> **Work item A**
In the film column, how many Best Picture nominations will Oscar voters get to choose next March?
> **Work item B**
Transcribe the film column from "Sony Pictures has" to "to the writer?".

> **Study text**
★ ★ ★ ★
Bay’s robo-blitz is critic-proof and has broken summer records, but will he apologise? Okay, if not for the memo, at least for Pearl Harbor and The Island?
Sony Pictures has dared to cancel Brad Pitt’s next project hours before the cameras rolled, saying the $60m baseball script Moneyball was not on the money. No other studio has picked it up, suggesting not many in Hollywood care about their local team, the Oakland As. Even the original book’s author, Michael Lewis, said he could not see it as a movie. But who ever listens to the writer?
Now that 3-D is old hat, and America’s Imax screens are literally shrinking, Hollywood’s venerable Grauman cinema is charging $5 extra for seats that vibrate, pitch and yaw along with the movie: these Canadian D-Box chairs are fabulous for The Fast and the Furious, where on-screen acceleration throws you back into the padding, but not recommended for those tender of stomach wanting to see the new Pixar film about a flying house, Up. And speaking of Up, Adult Industry News reports an upsurge in sales of videos showing clothed men popping balloons by sitting on them, which is a sexual turn-on even beyond Pixar’s wild imagination. Hopefully.
Next March, Oscar voters will get the chance to choose 10 rather than five Best Picture nominations. The Academy of Motion Picture Arts and Sciences is doubling the field to include more movies people have actually seen — last year’s creative and commercial hits The Dark Knight and Wall-E were relegated to side categories — not the indie fare voters have headed for of late.
The first bookie’s poll of next year’s (expanded) Oscar contenders — films few have yet seen — includes Peter Jackson’s The Lovely Bones, based on the Alice Sebold bestseller; Daniel Day-Lewis lightening up in Nine, the musical version of Fellini’s 8½; Meryl Streep’s cookery course Julie & Julia, about the eccentric American celebrity chef Julia Child; Penelope Cruz in Pedro Almodovar’s Broken Embraces; Clint Eastwood’s Nelson Mandela biopic Invictus; Hilary Swank as aviatrix Amelia Earhart; the Irish hope Jim Sheridan’s Brothers; Kathryn Bigelow’s powerful Iraq war movie The Hurt Locker; Avatar, the sci-fi extravaganza that is Jim Cameron’s first big film since Titanic; and, of course — envelope please — the saddest feelgood experience of the year, Pixar’s Up.
★ ★ ★ ★
> **Record set**
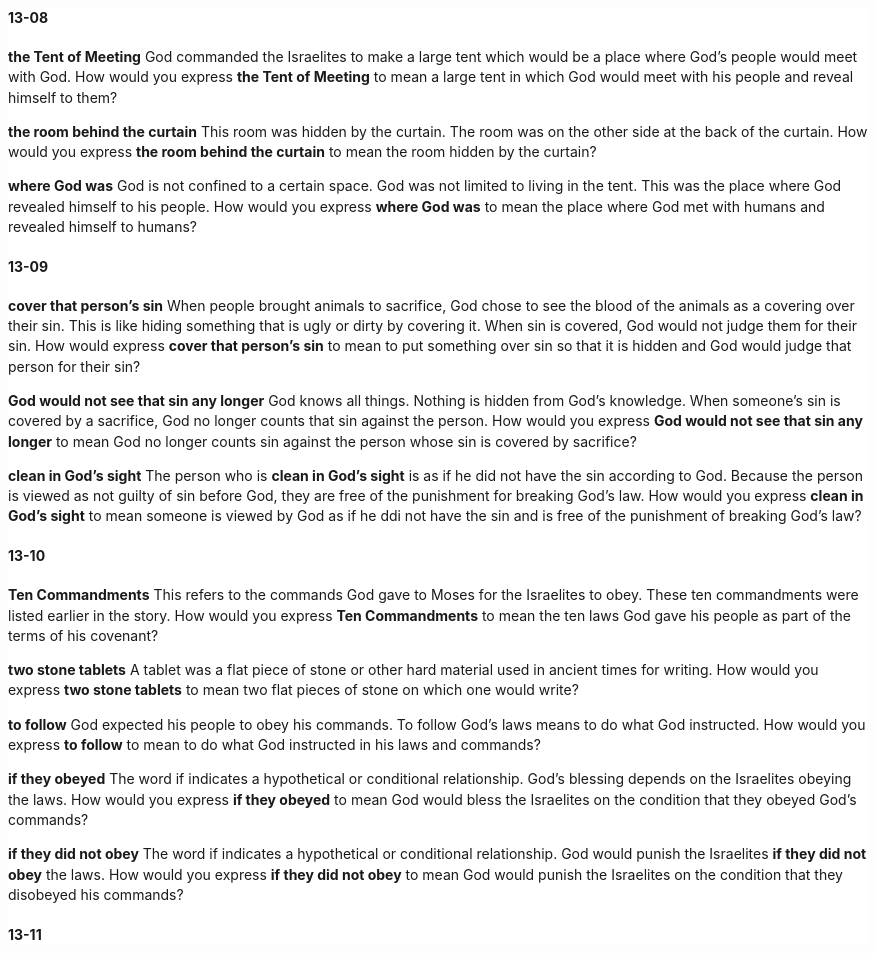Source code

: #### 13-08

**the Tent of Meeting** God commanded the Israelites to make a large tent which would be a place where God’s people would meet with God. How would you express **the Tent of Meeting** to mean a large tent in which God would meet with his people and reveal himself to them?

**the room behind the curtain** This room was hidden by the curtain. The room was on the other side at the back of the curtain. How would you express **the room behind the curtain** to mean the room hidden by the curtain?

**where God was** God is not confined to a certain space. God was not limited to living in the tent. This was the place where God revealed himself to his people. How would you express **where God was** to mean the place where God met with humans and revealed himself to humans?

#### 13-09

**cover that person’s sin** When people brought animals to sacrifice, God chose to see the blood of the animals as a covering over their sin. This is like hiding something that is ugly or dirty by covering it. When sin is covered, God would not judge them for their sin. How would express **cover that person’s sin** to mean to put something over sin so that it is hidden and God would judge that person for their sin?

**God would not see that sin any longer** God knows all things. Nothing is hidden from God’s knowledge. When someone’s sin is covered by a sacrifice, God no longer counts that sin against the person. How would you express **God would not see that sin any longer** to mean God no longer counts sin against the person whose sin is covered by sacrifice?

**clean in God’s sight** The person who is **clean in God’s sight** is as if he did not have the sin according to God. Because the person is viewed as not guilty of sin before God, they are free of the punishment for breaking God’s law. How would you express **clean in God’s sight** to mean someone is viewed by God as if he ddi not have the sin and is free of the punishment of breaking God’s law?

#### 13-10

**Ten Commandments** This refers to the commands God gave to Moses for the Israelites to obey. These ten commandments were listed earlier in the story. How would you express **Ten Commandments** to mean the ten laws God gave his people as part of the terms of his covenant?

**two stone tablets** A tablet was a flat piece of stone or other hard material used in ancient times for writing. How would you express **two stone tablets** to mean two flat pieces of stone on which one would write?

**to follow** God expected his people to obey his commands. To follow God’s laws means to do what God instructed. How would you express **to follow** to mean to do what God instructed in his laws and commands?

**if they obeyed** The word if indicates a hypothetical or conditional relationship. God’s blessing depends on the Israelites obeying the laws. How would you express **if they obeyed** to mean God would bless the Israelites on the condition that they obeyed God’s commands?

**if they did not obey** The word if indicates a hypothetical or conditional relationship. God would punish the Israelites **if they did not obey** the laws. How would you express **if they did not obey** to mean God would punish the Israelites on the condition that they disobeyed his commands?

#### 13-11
★ ★ ★ ★
> **Task solution A**
Ten, rather than five.

> **Task solution B**
Sony Pictures has dared to cancel Brad Pitt’s next project hours before the cameras rolled, saying the $60m baseball script Moneyball was not on the money. No other studio has picked it up, suggesting not many in Hollywood care about their local team, the Oakland As. Even the original book’s author, Michael Lewis, said he could not see it as a movie. But who ever listens to the writer?